According to industry whispers, Honda is gearing up to assemble this next-generation experiment in Central Ohio, aiming for a staggeringly ambitious 100,000 units in its first full year of production. By manufacturing the SUV right in the United States, Honda is throwing a massive bone to American buyers who have spent years begging for an affordable, adventure-ready companion for their supposedly hyper-active outdoor lifestyles.
It’s a lucrative demographic that Honda desperately wants to capture, placing the new Element strategically in the thin corporate sliver between the entry-level HR-V and the ubiquitously safe, soccer-mom favorite CR-V. This calculated positioning hints at a starting price dancing right around the $30,000 mark.
Of course, the original Element, which enjoyed a highly polarizing run from 2003 to 2011, was famous for its hose-out rubber floors and a geometric profile that defiantly ignored all known laws of aerodynamics. While it remains a mystery whether those pillarless, rear-hinged doors will survive modern, brutal crash-test regulations, Honda is doubling down on the vehicle’s legacy of utilitarian toughness.

The 2029 iteration will completely ditch pure internal combustion for an exclusively hybrid powertrain. This strategic shift elegantly solves the original model’s biggest embarrassment: a terrible fuel economy that closely resembled a brick flying through a hurricane.
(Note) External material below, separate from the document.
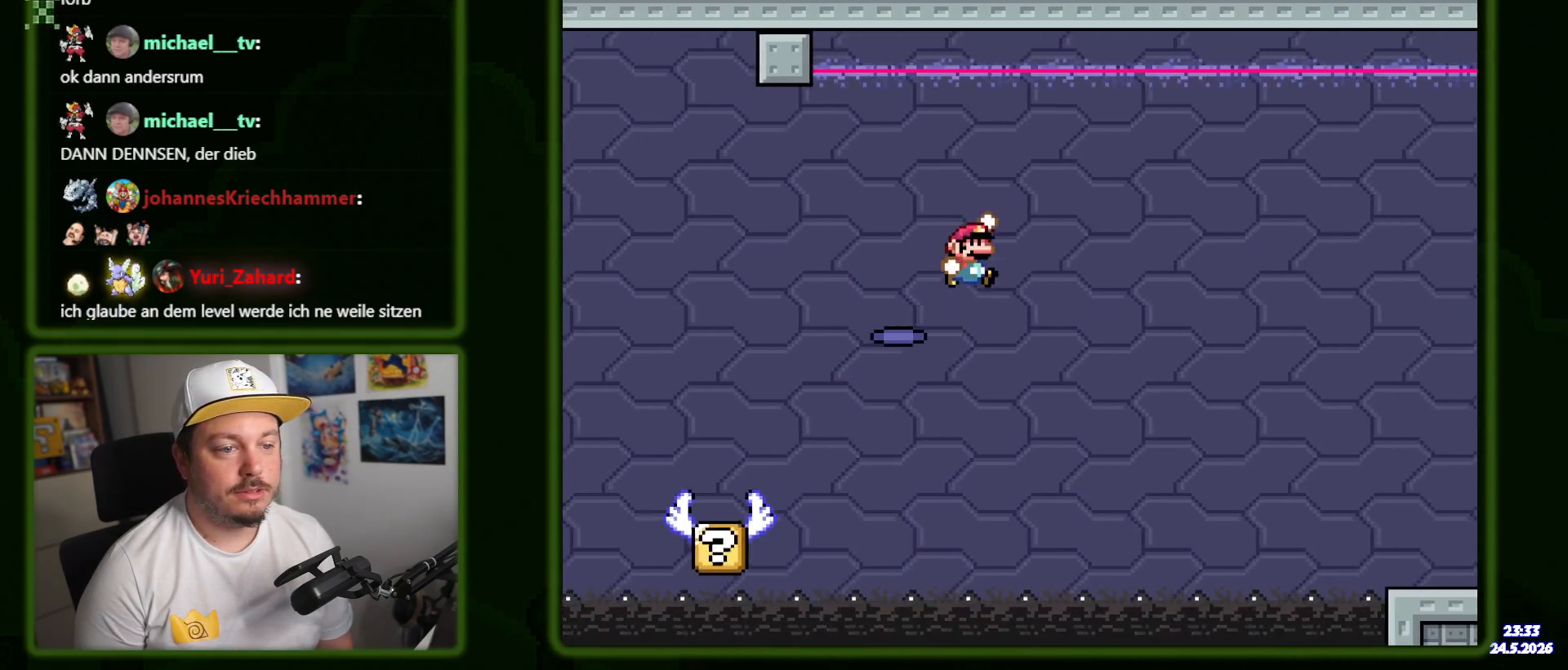
{"buttons": ["Y", "DPAD_RIGHT"], "events": []}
The hybrid setup promises instant torque for muddy trails and maximum efficiency for the highway.
Relaunching the Element is an undeniable stroke of marketing genius. America’s automotive landscape has mutated entirely into a playground for lifestyle-oriented vehicles with mild off-road delusions. While the Japanese brand already slaps “TrailSport” badges on its larger, softer SUVs to pretend they can climb mountains, a purpose-built, aggressively boxy crossover gives them a lethal weapon in a highly profitable segment.